Wonderful, except for all the ethical and methodological mud splattered on the findings.

As a background you should know the project grew out of more than two decades of observation that places in Africa where circumcision was the norm had less AIDS than the uncut places. We are not, by the way, simply talking about Muslim Africa but also tribes where male circumcision is part of a rite of passage into adulthood.

While scientists have been able to come up with numbers of physical explanations for why what has sometimes been snidely called the "cut cure" works, nobody has been certain about the connection. This is because no previous studies have controlled for confounding factors – age at circumcision, number of sexual partners, safe sex practices – that could distort results. So the Johannesburg study was vital in translating anecdote and intimation into believable science.

However, there was a fundamental ethical problem with its methodology. The men were given HIV tests before the project began and 146 were found to be HIV positive, but – underline the following in lipstick red – they weren't told about their status as researchers "considered it unethical to inform participants of their HIV status without their permission."

Gasp. You don't tell people with a life-threatening, highly infectious disease they are both sick and dangerous to others because knowing somehow violates their sense of privacy?

To justify this position, French and South African scientists involved argued that they were just respecting a fear of AIDS stigma so intense that "many of these people prefer to be dead than rejected by their communities."

Gasp again. This is a public health position so obviously crazy – think in the Canadian context of not telling people with SARS they had it because they would be stigmatized and quarantined – it led the British journal The Lancet to reject the publishing of the AIDS paper on the grounds it was ethically flawed.

And there may be a worse confusion to come. Not everyone believes the HIV infection numbers in men who hadn't been circumcised were so conclusive they justified the trial being shut down early. Part of the concern was caused by two recent papers that suggest that clinical trials claiming huge, big, early effects from drugs or other treatments as often as not turn out to be statistical blips and not true results.

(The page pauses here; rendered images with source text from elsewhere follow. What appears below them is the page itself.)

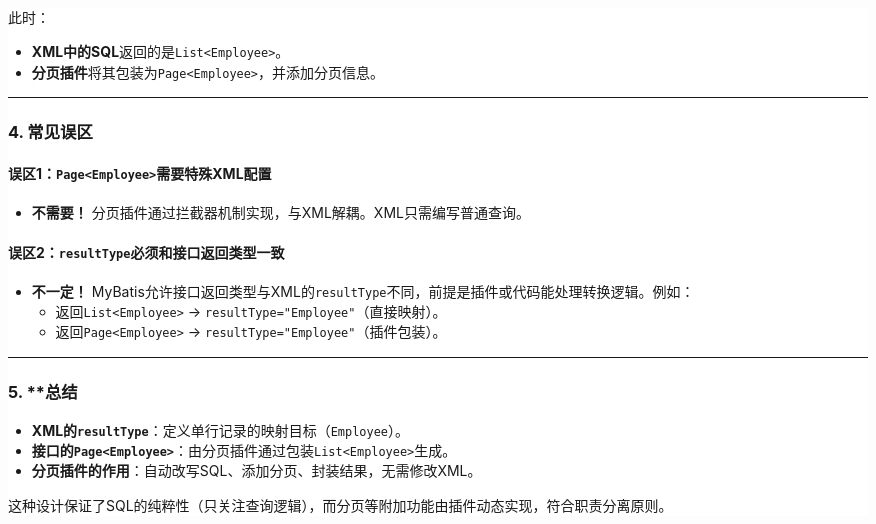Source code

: 此时：
- **XML中的SQL**返回的是`List<Employee>`。
- **分页插件**将其包装为`Page<Employee>`，并添加分页信息。

---

### 4. **常见误区**
#### 误区1：`Page<Employee>`需要特殊XML配置
- **不需要！** 分页插件通过拦截器机制实现，与XML解耦。XML只需编写普通查询。

#### 误区2：`resultType`必须和接口返回类型一致
- **不一定！** MyBatis允许接口返回类型与XML的`resultType`不同，前提是插件或代码能处理转换逻辑。例如：
  - 返回`List<Employee>` → `resultType="Employee"`（直接映射）。
  - 返回`Page<Employee>` → `resultType="Employee"`（插件包装）。

---

### 5. **总结
- **XML的`resultType`**：定义单行记录的映射目标（`Employee`）。
- **接口的`Page<Employee>`**：由分页插件通过包装`List<Employee>`生成。
- **分页插件的作用**：自动改写SQL、添加分页、封装结果，无需修改XML。

这种设计保证了SQL的纯粹性（只关注查询逻辑），而分页等附加功能由插件动态实现，符合职责分离原则。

Could that be the case here?

"My sense is that the circumcision study may have been stopped too early and that there is a real danger we may be subjecting hundreds of thousands or millions of men to having circumcisions that may not have the benefit we assume," Jeremy Grimshaw, director of the Clinical Epidemiology Program at the University of Ottawa, warns me about the South African study.

Gasp a third time. So why stop a study when the number of people who had become infected wasn't even half as large as the number who had the disease to start with and weren't told they had it? My guess is a guilty conscience. The doctors wanted an excuse to tell all the infected of their condition, no matter the stigmatization, and the early, positive statistics gave them just such an out.

My justification for this charge is that immediately after they closed down the trial, the researchers changed the rules so they could inform people of their disease, even if the people initially said they didn't want to know.

Maybe other, still ongoing trials will support the cut cure, but for the time being my faith in this one has gone snippety, snip, snip.